僕はキラク。彼はカタクナ。

Toni(アンダーバー)hapi

自己紹介は滑りがち。

彼はカタクナ。

僕、自己紹介は出来ないので、他己紹介をしようと思う。彼は何事にも置いてもブレない人で、僕はチョッピリ彼が苦手なんです。

でも、基本的にはいいやつなので仲良くしてあげてください。


「こんな感じでいいかな?」


彼は答えないのです。少し、僕の紹介に気になる節があったんだと思います。だからと言って悪いやつではないのですが、困ったものです。


唐突ですが

彼が小学生の頃のエピソードをお話しようと思います。昔から自分が決めた事に対して、意見を変えようとしない奴でした。なのでこの日も彼は、普段通りに過ごしていたといえます。


それは下校の時の事。

学校からの帰り道に彼は、彼の大切にしていた鉛筆を同じクラスメイトに盗まれたと言い始めました。

この時は彼と僕の2人きりで、今さっき鉛筆が無くなっている事に気づいたようでした。僕は、彼がいつも同じ鉛筆を持ちあるているのを知っていました。


それが大事な物である事も。


持っている所の塗料が剥がれて、下のヒノキが所々顔を覗かせている5センチくらいの鉛筆。

それが彼が探している鉛筆でした。

僕も彼も下校する時は、その鉛筆を彼が握っていた事を覚えていました。上履きを履き替える時に手離し、その時にそのクラスメイトが持っていたのだと、彼は自分が発見した真実に縋り付いて、僕の言葉は全く聞いてくれないのです。

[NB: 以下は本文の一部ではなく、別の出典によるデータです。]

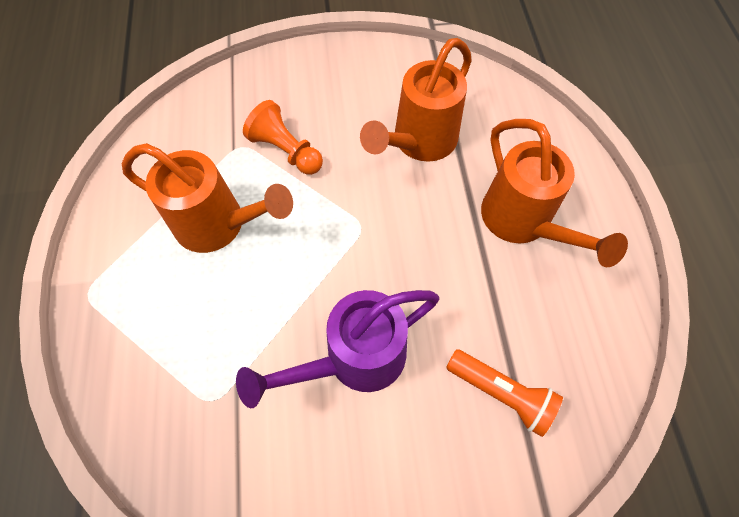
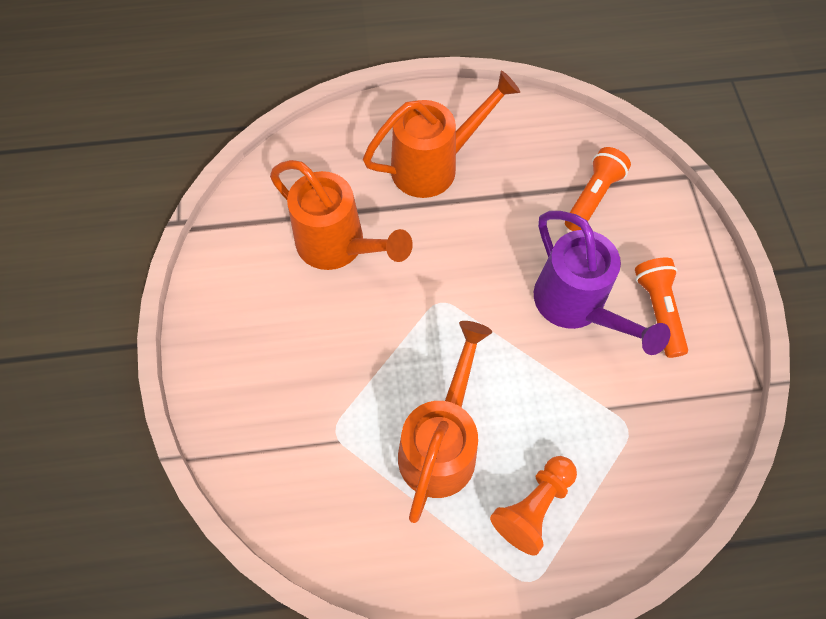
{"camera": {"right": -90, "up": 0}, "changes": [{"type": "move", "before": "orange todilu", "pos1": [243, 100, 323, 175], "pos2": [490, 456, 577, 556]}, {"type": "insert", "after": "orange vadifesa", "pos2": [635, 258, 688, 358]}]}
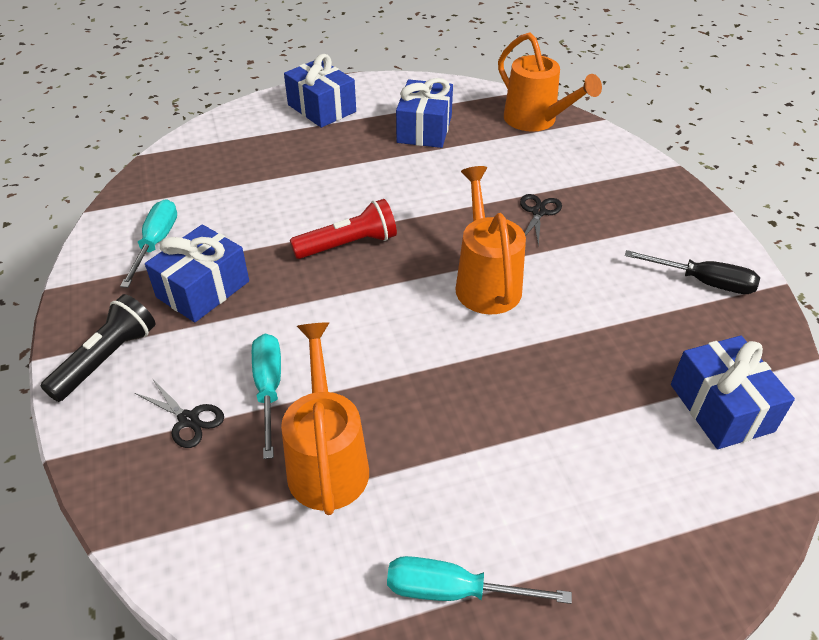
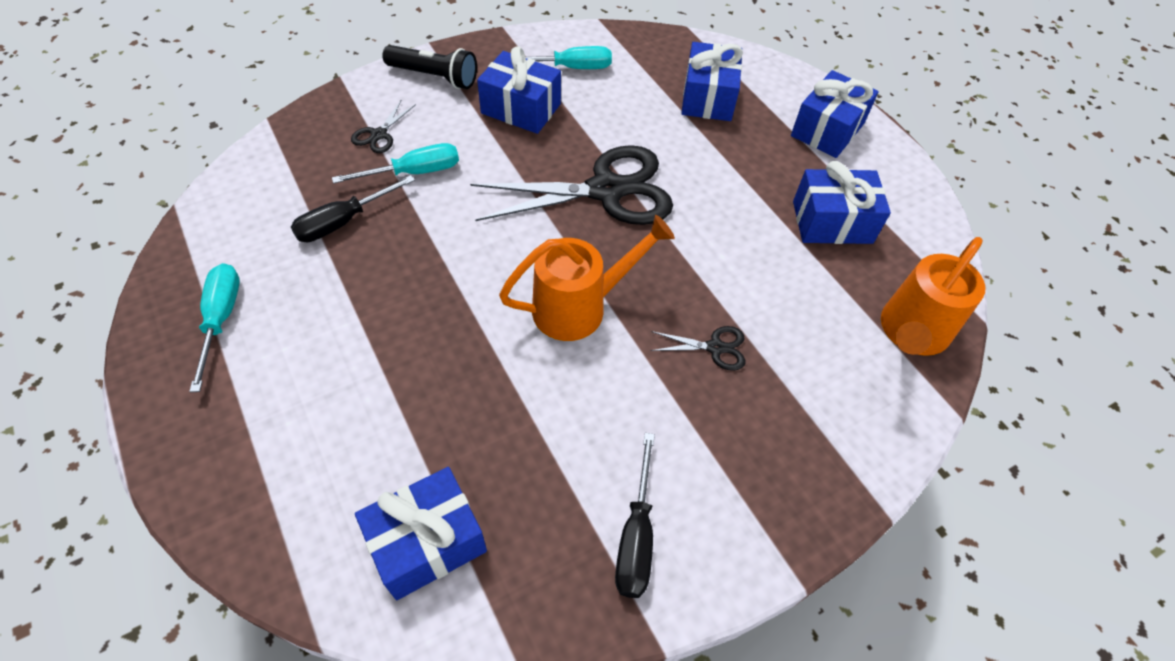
{"camera": {"right": 75, "up": 10}, "changes": [{"type": "replace", "before": "red vadifesa", "after": "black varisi", "pos1": [290, 199, 397, 259], "pos2": [470, 145, 673, 225]}, {"type": "replace", "before": "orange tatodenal", "after": "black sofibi", "pos1": [281, 322, 369, 515], "pos2": [291, 175, 415, 242]}, {"type": "insert", "after": "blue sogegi", "pos2": [681, 42, 743, 121]}]}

僕は実際にそのクラスメイトが、僕らより先に学校を後にした事を覚えていました。けれども彼は頑なにその子の家に行って返して貰うのだと言って、まったく取り合ってくれませんでした。とうとう僕が折れて、そのクラスメイトの家に行く事になりました。


その子の家はそこからさほど、遠くはなかったため5分足らずで表札の前までやってこれました。終始彼は不機嫌で、林檎のみたいに膨れた小さな頬を、まるで紅葉の始まったモミジの様に夕陽で染め上げているのです。

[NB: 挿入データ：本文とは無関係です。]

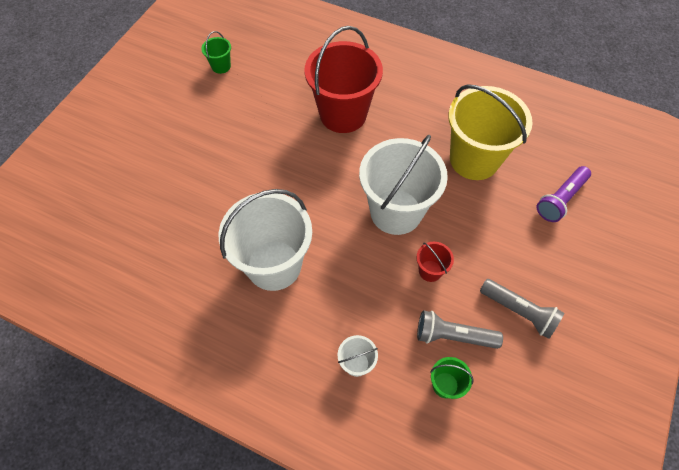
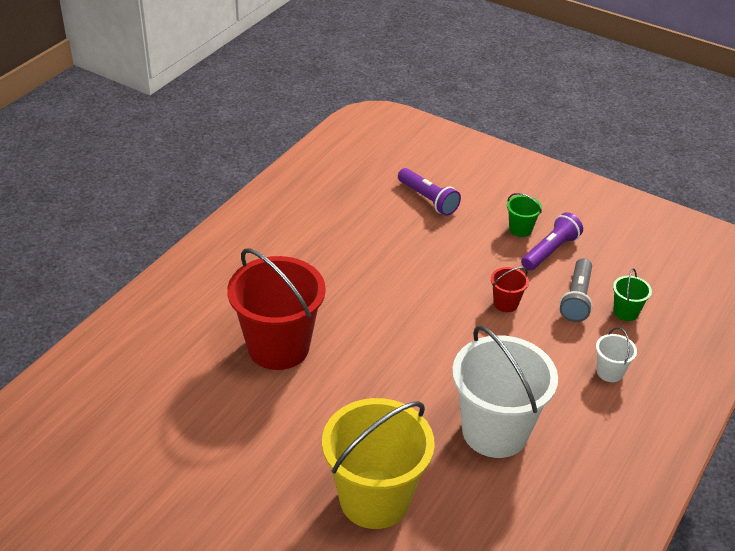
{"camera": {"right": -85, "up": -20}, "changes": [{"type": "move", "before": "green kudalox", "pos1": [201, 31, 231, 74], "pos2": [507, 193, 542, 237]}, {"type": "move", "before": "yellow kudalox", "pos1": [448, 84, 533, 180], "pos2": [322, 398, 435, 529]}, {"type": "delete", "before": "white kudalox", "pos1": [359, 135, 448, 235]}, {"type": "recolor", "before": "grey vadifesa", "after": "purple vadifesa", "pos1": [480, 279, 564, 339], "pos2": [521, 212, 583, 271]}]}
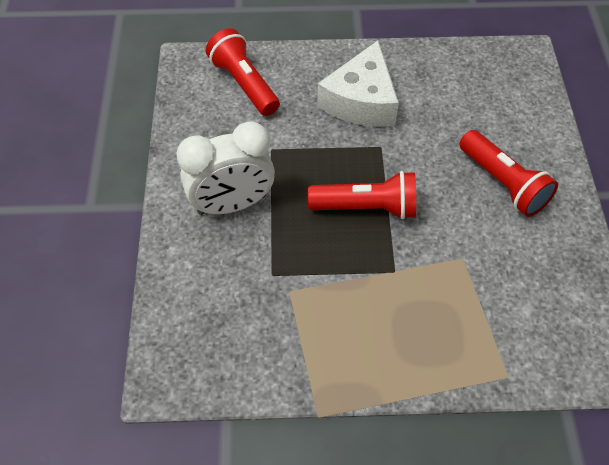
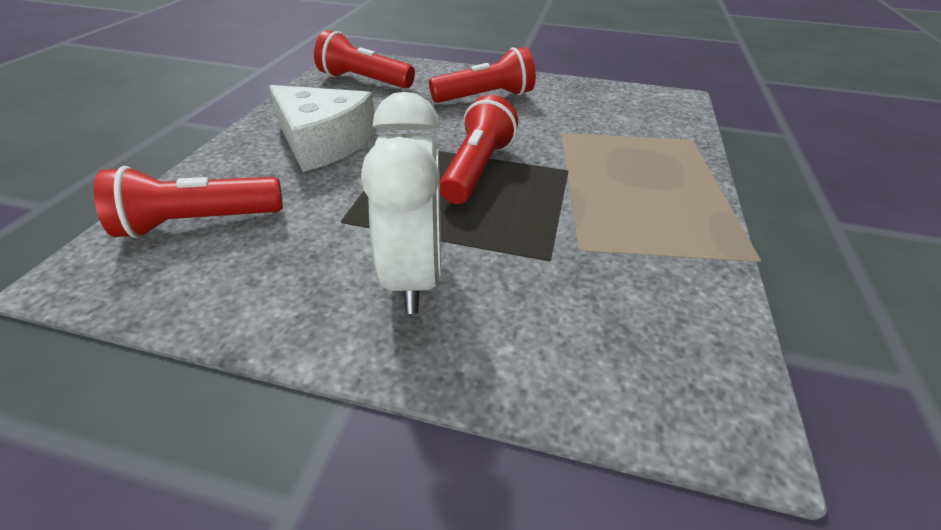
{"camera": {"right": -75, "up": -15}, "changes": [{"type": "insert", "after": "red vadifesa", "pos2": [314, 30, 415, 89]}]}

チャイムの音から暫くして、軽やかな足音と共に重要参考人が戸口に突っ立ちました。僕は黙って下を向いたまま彼は、はち切れんばかりの真っ赤な顔を向けてその子を出迎え、そこから先は、やったやってないの終わりがない主張を互いに突き刺す戦いが、幕を上げる事となりました。結局、先に主張の槍で胸を貫かれ、やり場のない怒りを涙に変えたのは、そのクラスメイトの方でした。それを見ると彼は追撃を切り上げて、そのまま何も言わずに走り出した。僕は謝罪の言葉を口の中でモゴモゴと言い、彼に引かれるように踵を返した。

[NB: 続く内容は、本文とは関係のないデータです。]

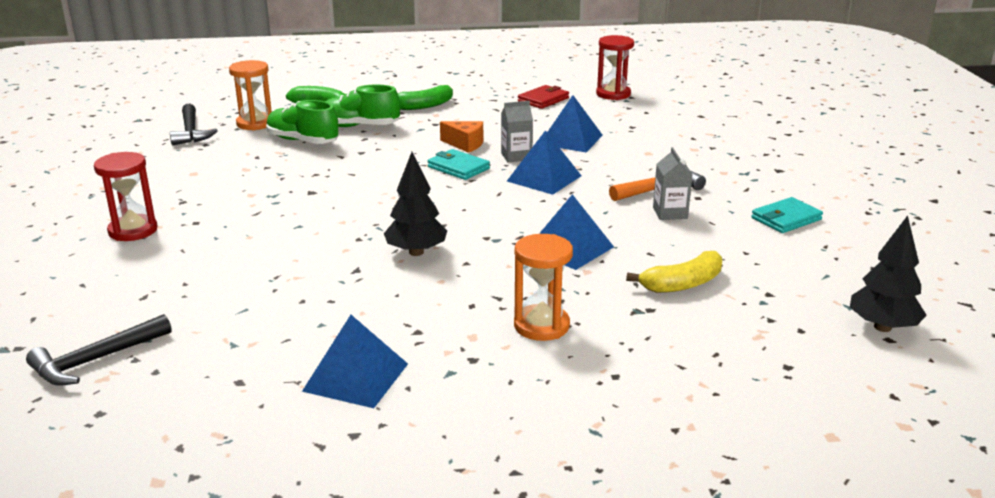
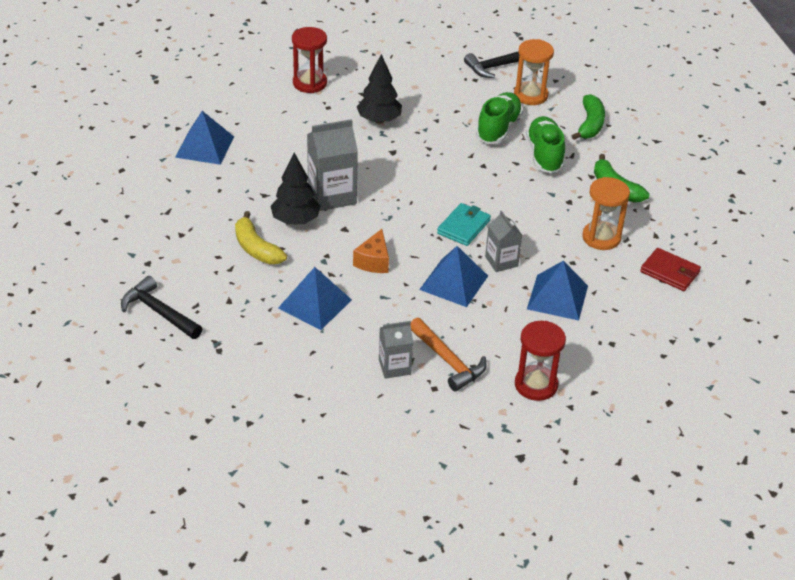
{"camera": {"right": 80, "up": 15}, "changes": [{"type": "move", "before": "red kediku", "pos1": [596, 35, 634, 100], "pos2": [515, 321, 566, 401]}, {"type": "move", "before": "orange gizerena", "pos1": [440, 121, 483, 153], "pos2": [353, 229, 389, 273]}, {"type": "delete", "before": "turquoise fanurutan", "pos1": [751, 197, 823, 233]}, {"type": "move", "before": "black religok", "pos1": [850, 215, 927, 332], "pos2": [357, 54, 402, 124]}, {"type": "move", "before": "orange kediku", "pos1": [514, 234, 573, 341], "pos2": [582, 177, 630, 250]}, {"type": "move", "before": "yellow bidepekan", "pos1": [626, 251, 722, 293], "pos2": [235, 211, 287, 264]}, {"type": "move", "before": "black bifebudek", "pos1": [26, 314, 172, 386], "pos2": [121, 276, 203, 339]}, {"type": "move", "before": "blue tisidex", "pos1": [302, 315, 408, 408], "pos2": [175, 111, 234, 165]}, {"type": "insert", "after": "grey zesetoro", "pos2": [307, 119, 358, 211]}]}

僕が追いつくと、カタクナは息を切らして電柱に寄りかかったまま、己の心の中を見つめていた。僕にはカタクナが今起こった衝撃に対して、直視するのを避けている様に見えたのだ。

子供の頃は、何事もその存在より大きく見えてしまう物で、大人になってからいかに自分達が、どうしようもない生き物か気付かされる。


ともあれ、僕は一回学校に探しに行く事を提案し、彼は何も言わずに学校の方へ歩き出した。学校では何時間も例の鉛筆を2人で探した。校庭も教室も勿論下駄箱も他の教室や廊下も、隅々まで探したが、何も出てくる事はなく、途中で手伝ってくれた先生もいつの間にか、帰ってしまった様だった。僕らは諦めて帰路についた。外は既に薄暗く、顔に吹き付ける風がやけに心地良かった。2人の熱が冷めていく中、上を向いたカタクナの目には月の欠片が薄らと映っている僕はなんて声を掛けたらいいのか、検討もつかずに押し黙っていた。

色んな言葉の破片が脳細胞の間を駆け回る。

こんな時、皆んなはどんな言葉をかけるのだろう。

何を言っても今の彼には届かない。どんな言葉を掛けるよりもこの沈黙の時間に価値があった。

「ぁ!...」

彼は瞳から星を降らしていた。


どんな人でも涙が出る事を僕は初めて知った。彼は大粒の涙を幾筋も流しており、その涙が夜闇に光る街灯に照らされ、流星の如く弧を描いて落ちていく。


声の無い絶望が、住宅街の生活音に呑まれていった。